Assignment >> Copy nothing from the entries below except the lines from the one containing "[00:00.400]" through the one containing "36: (665, 173)", and copy those exactly.
-- Data supplied follows --
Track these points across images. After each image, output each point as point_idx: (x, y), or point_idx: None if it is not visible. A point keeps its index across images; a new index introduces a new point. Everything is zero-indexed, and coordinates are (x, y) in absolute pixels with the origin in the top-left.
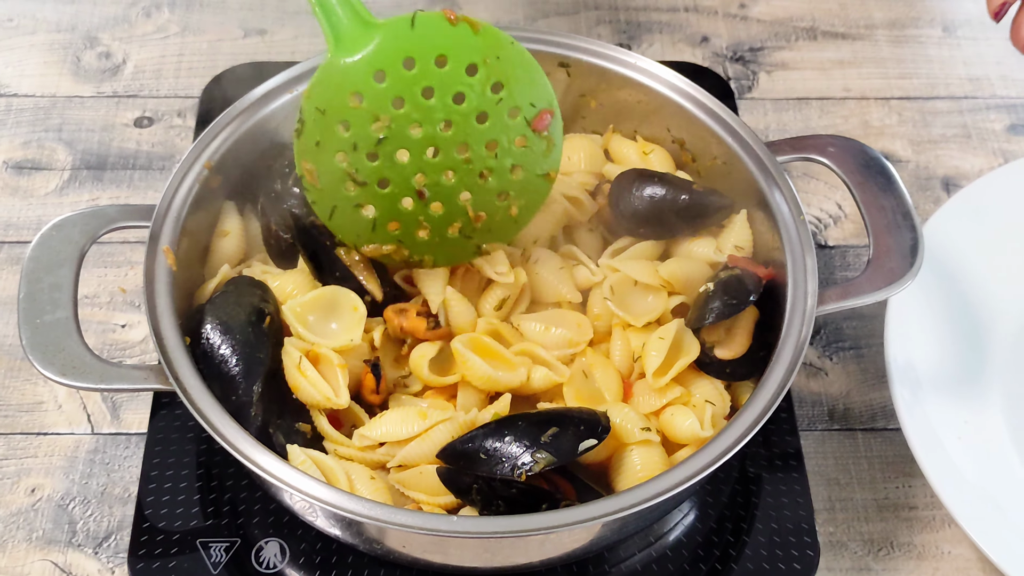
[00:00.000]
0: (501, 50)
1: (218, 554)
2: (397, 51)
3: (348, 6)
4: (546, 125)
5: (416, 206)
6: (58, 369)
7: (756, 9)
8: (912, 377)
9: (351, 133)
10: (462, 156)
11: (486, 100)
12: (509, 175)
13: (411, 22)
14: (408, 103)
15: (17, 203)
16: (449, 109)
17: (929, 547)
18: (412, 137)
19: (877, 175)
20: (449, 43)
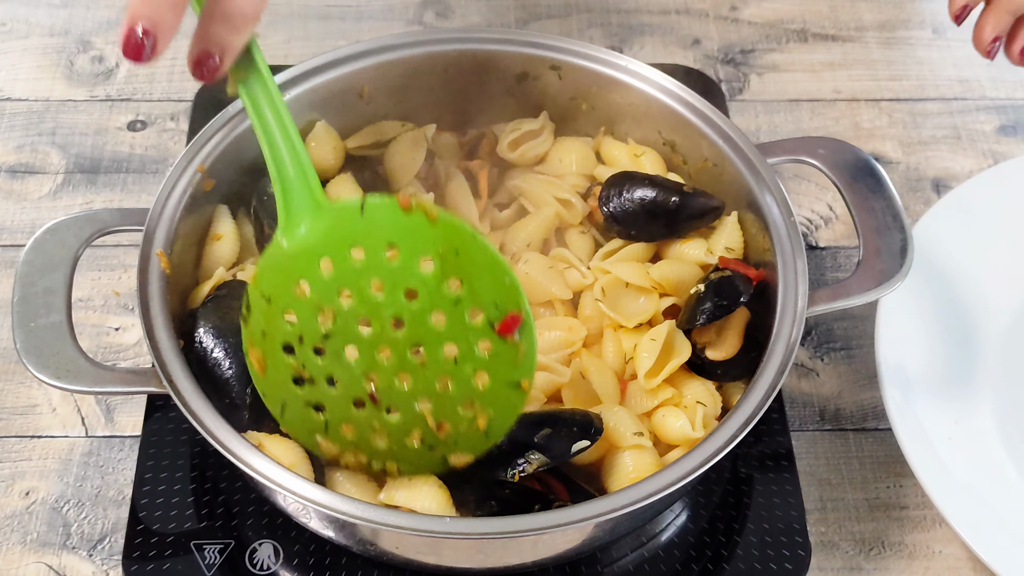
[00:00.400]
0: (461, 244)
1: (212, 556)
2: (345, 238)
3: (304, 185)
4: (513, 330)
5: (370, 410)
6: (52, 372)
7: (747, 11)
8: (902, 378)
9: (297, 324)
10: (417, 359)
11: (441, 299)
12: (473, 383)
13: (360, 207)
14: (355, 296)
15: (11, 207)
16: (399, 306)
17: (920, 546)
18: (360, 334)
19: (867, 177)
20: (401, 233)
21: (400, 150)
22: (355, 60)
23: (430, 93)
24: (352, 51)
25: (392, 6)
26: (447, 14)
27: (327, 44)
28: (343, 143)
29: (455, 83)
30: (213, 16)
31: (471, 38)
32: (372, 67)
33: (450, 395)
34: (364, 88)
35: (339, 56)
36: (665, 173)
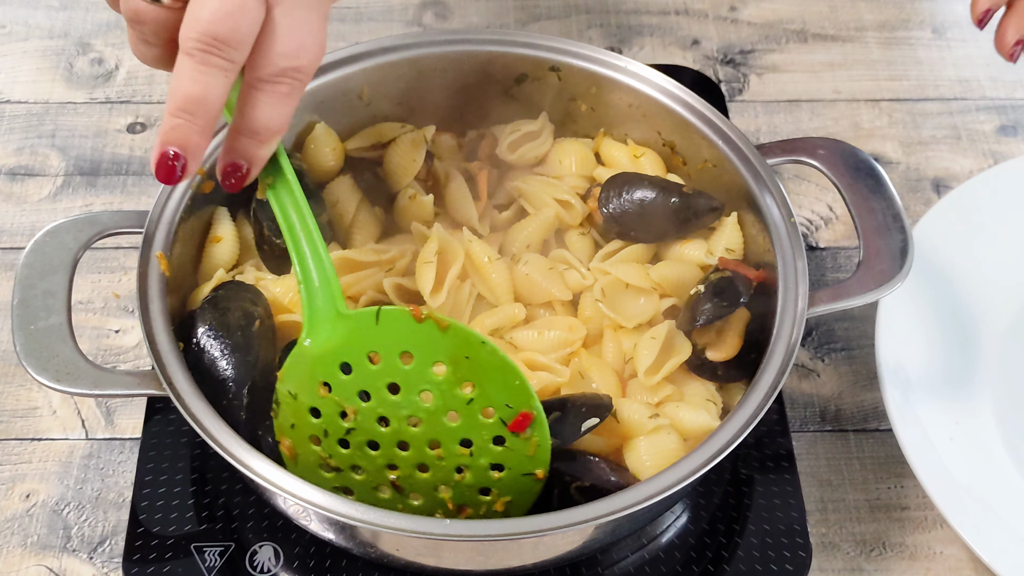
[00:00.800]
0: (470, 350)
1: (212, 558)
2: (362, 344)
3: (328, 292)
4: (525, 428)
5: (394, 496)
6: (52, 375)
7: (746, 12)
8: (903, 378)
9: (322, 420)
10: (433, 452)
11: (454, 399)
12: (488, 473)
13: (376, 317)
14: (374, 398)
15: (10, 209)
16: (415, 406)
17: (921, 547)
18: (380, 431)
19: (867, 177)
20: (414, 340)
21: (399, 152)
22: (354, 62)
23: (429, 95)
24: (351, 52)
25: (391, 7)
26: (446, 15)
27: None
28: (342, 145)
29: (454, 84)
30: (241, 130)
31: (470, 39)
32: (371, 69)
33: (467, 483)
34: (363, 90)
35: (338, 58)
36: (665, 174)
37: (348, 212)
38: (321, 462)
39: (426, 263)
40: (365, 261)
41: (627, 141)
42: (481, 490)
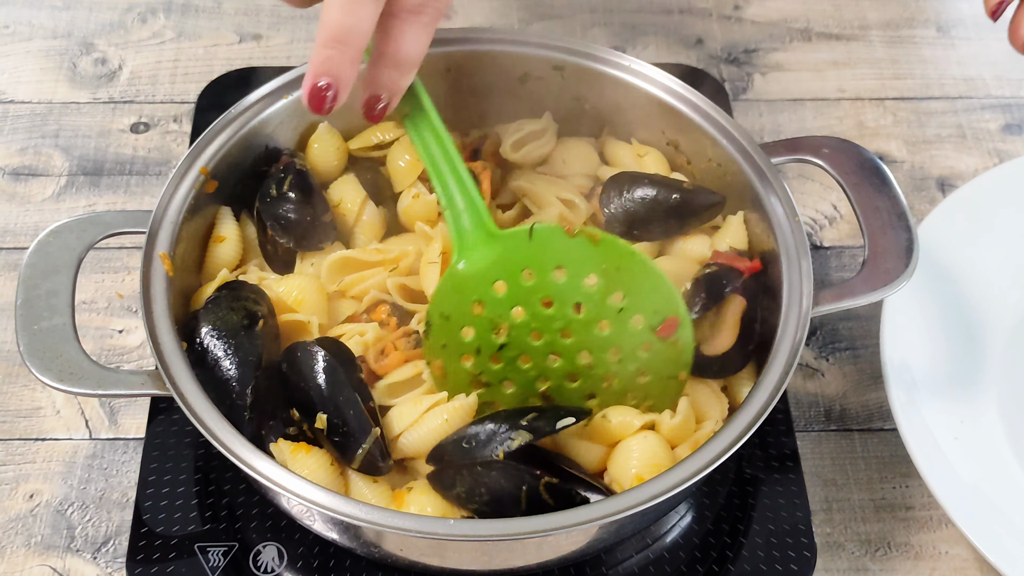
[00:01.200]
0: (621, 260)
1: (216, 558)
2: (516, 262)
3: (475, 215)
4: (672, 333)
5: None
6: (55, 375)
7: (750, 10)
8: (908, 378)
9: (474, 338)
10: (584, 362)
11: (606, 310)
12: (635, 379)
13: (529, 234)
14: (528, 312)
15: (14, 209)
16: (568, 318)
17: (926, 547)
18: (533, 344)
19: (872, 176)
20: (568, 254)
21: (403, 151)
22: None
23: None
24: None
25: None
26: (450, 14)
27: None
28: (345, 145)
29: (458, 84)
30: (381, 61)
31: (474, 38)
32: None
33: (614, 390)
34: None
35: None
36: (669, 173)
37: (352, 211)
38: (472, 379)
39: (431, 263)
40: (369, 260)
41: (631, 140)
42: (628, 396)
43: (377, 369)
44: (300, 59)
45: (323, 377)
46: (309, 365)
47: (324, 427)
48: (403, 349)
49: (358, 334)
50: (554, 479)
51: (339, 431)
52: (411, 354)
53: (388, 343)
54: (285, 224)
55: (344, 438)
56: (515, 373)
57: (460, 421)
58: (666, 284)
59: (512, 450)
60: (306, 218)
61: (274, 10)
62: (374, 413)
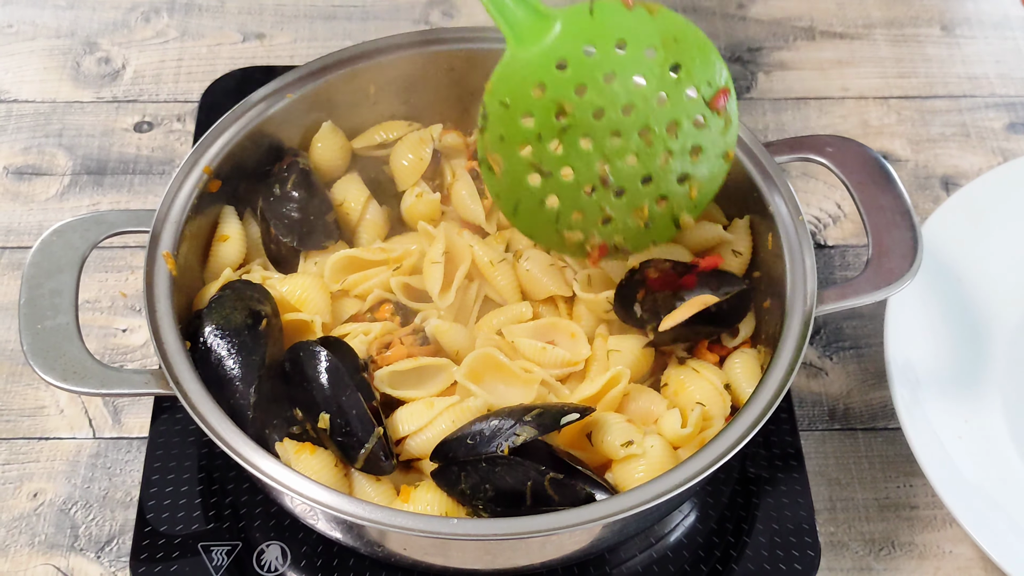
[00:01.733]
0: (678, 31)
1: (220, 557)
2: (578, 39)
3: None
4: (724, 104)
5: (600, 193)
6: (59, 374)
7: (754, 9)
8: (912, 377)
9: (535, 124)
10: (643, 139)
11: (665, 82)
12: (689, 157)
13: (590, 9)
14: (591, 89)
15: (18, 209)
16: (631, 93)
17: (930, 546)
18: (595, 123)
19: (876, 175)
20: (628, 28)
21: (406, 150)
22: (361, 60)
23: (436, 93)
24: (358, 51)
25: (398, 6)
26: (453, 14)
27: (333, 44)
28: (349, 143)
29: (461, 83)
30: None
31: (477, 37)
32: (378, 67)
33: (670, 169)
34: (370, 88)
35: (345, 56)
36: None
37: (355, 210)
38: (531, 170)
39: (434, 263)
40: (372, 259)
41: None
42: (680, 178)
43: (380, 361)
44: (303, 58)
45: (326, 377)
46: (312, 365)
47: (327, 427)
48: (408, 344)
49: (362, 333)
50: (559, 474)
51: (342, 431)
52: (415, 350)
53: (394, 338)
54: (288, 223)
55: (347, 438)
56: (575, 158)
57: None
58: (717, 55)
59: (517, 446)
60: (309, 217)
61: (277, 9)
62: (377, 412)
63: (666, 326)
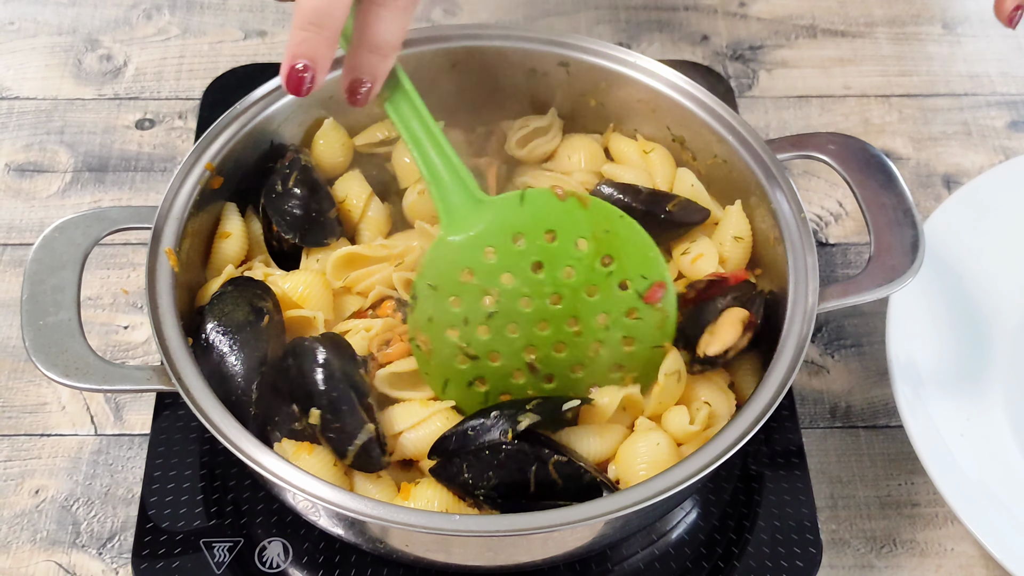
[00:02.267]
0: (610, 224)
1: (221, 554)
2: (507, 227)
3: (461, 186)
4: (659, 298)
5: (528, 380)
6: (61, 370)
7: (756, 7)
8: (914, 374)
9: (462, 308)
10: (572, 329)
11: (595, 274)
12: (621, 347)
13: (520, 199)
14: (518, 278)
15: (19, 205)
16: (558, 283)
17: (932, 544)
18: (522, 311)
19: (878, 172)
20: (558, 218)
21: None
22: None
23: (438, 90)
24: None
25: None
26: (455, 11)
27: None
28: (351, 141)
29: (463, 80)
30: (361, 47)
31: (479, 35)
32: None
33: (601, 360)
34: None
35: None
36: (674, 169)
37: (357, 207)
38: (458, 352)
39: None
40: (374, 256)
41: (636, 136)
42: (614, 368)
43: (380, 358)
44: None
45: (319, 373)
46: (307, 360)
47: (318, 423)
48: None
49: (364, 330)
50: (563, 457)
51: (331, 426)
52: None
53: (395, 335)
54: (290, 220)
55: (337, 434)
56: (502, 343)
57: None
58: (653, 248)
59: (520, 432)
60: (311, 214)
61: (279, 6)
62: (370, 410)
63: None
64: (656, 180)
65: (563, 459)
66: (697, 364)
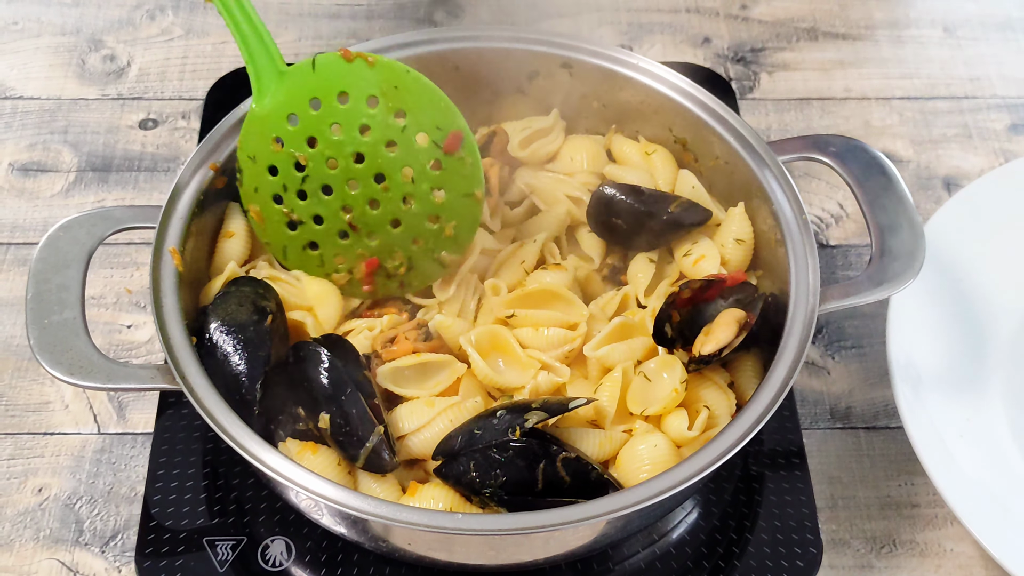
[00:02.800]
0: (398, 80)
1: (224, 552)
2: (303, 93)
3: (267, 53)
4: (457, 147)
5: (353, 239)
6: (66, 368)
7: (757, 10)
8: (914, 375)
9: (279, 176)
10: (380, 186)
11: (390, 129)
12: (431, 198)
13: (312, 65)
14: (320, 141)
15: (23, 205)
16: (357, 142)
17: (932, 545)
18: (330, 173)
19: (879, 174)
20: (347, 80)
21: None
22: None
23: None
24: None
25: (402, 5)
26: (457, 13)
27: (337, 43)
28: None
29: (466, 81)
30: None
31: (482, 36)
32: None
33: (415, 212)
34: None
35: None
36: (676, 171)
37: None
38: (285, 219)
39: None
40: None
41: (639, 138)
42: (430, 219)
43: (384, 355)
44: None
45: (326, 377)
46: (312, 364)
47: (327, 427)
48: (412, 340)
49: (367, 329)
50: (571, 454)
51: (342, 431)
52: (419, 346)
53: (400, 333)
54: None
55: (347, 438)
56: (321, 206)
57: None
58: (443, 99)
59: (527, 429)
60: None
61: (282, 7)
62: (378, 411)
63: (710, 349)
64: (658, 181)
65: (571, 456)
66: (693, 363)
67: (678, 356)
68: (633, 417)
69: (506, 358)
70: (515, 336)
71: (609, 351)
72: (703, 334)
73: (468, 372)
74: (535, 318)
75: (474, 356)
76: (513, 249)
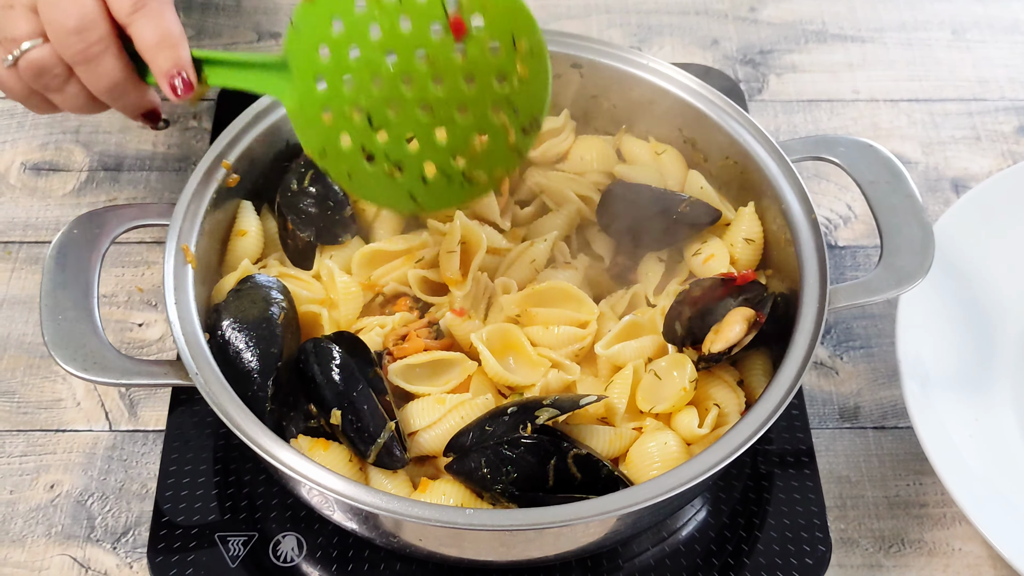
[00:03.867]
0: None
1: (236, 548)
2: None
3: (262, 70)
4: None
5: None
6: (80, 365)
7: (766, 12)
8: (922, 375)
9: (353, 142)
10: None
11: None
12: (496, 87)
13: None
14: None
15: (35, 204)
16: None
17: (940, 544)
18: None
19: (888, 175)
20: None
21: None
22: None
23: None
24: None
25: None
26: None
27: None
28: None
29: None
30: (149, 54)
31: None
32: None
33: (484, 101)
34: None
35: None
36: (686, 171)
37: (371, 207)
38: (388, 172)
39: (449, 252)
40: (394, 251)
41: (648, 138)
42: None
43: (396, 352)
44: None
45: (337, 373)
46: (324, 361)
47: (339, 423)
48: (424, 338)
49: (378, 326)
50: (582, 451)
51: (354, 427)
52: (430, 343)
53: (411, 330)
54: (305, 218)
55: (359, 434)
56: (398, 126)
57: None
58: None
-- Data supplied concluded --
Answer box >>
[00:00.400]
0: (461, 244)
1: (212, 556)
2: (345, 238)
3: (304, 185)
4: (513, 330)
5: (370, 410)
6: (52, 372)
7: (747, 11)
8: (902, 378)
9: (297, 324)
10: (417, 359)
11: (441, 299)
12: (473, 383)
13: (360, 207)
14: (355, 296)
15: (11, 207)
16: (399, 306)
17: (920, 546)
18: (360, 334)
19: (867, 177)
20: (401, 233)
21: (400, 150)
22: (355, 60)
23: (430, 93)
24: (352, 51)
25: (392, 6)
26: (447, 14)
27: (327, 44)
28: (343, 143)
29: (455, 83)
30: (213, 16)
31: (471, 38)
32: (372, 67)
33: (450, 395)
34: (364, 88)
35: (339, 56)
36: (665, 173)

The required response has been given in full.